Task prompt: Update the records between the line containing "pose: elev=64.0 azim=146.9" and the line containing "Dot at: (264, 254)", inclusive, by replacing "roll" with "twist" and leaving all else unchanged. Return only those lines.

Dataset excerpts:
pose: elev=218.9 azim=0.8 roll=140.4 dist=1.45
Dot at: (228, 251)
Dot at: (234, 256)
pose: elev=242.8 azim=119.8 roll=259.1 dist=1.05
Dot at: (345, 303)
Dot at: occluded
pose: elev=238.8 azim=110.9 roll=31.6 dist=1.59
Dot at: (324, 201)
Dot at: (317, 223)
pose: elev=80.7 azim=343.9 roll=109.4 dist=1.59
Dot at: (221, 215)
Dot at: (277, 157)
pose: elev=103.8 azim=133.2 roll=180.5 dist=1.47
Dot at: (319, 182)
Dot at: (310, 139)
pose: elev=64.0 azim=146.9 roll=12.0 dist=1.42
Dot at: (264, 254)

==

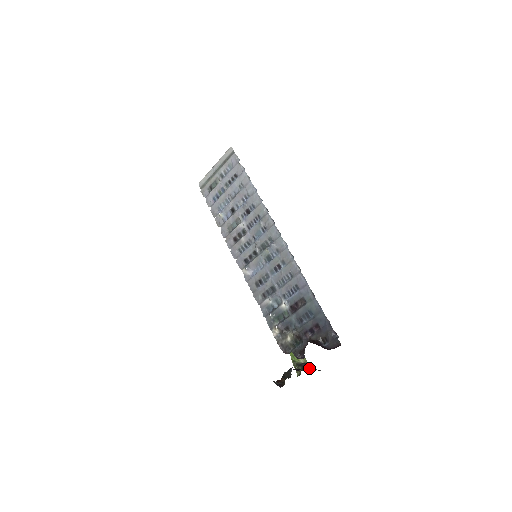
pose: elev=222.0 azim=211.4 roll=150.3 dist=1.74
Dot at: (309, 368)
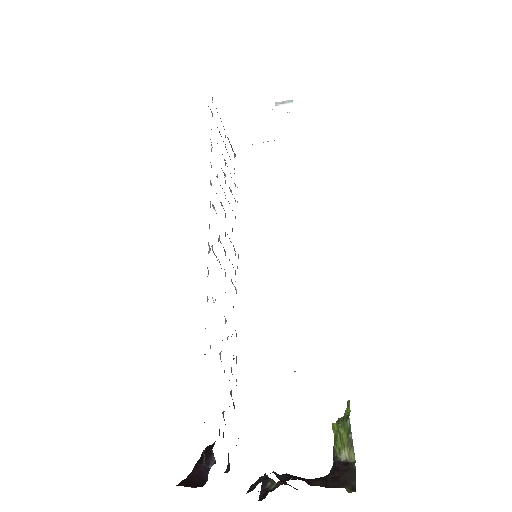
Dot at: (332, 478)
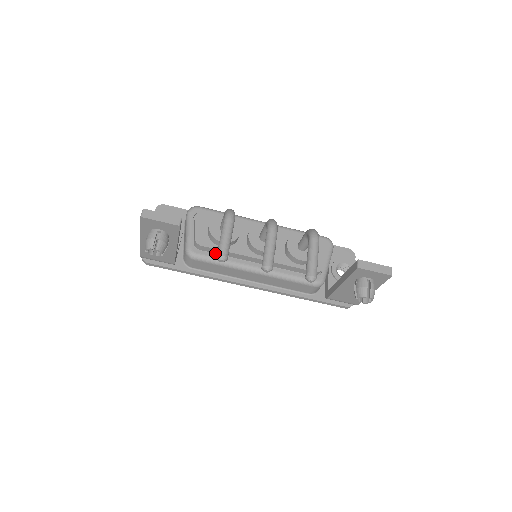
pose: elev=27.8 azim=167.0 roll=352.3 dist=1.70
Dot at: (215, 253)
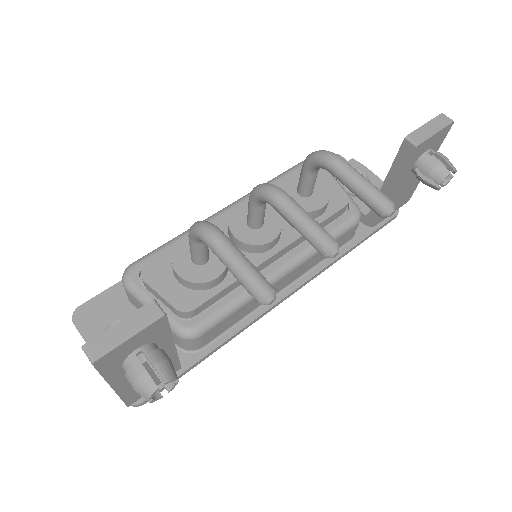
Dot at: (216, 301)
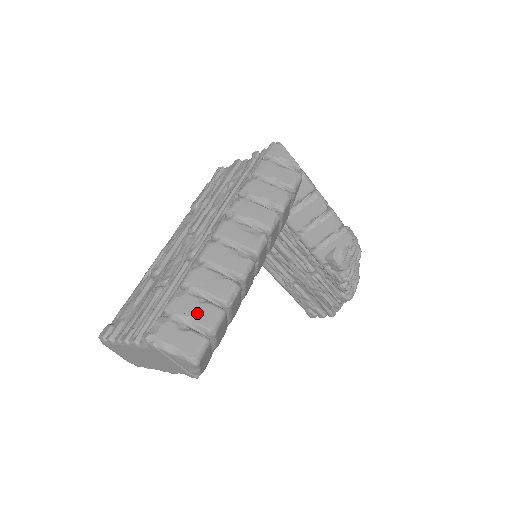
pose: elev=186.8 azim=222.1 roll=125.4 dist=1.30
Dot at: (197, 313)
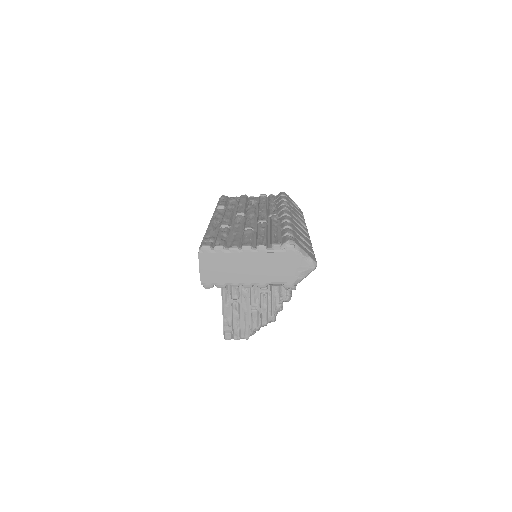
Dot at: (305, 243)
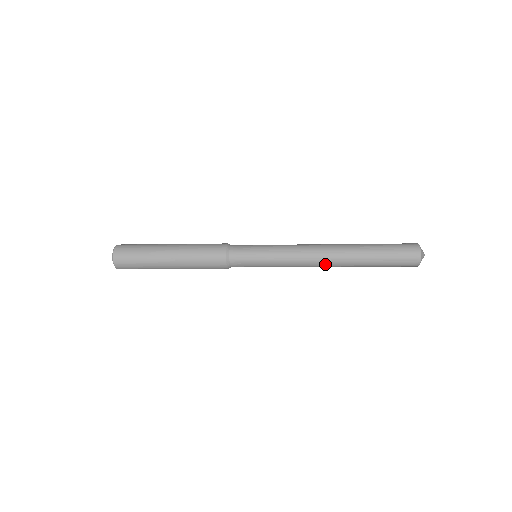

==

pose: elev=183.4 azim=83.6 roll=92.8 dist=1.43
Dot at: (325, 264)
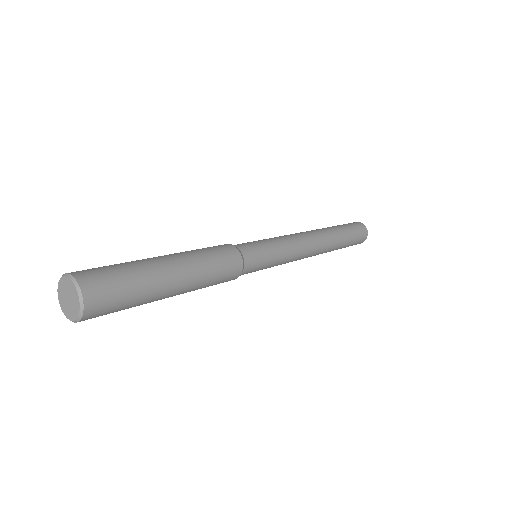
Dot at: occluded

Final result:
pose: elev=64.0 azim=146.9 twist=12.0 dist=1.42
Dot at: (264, 254)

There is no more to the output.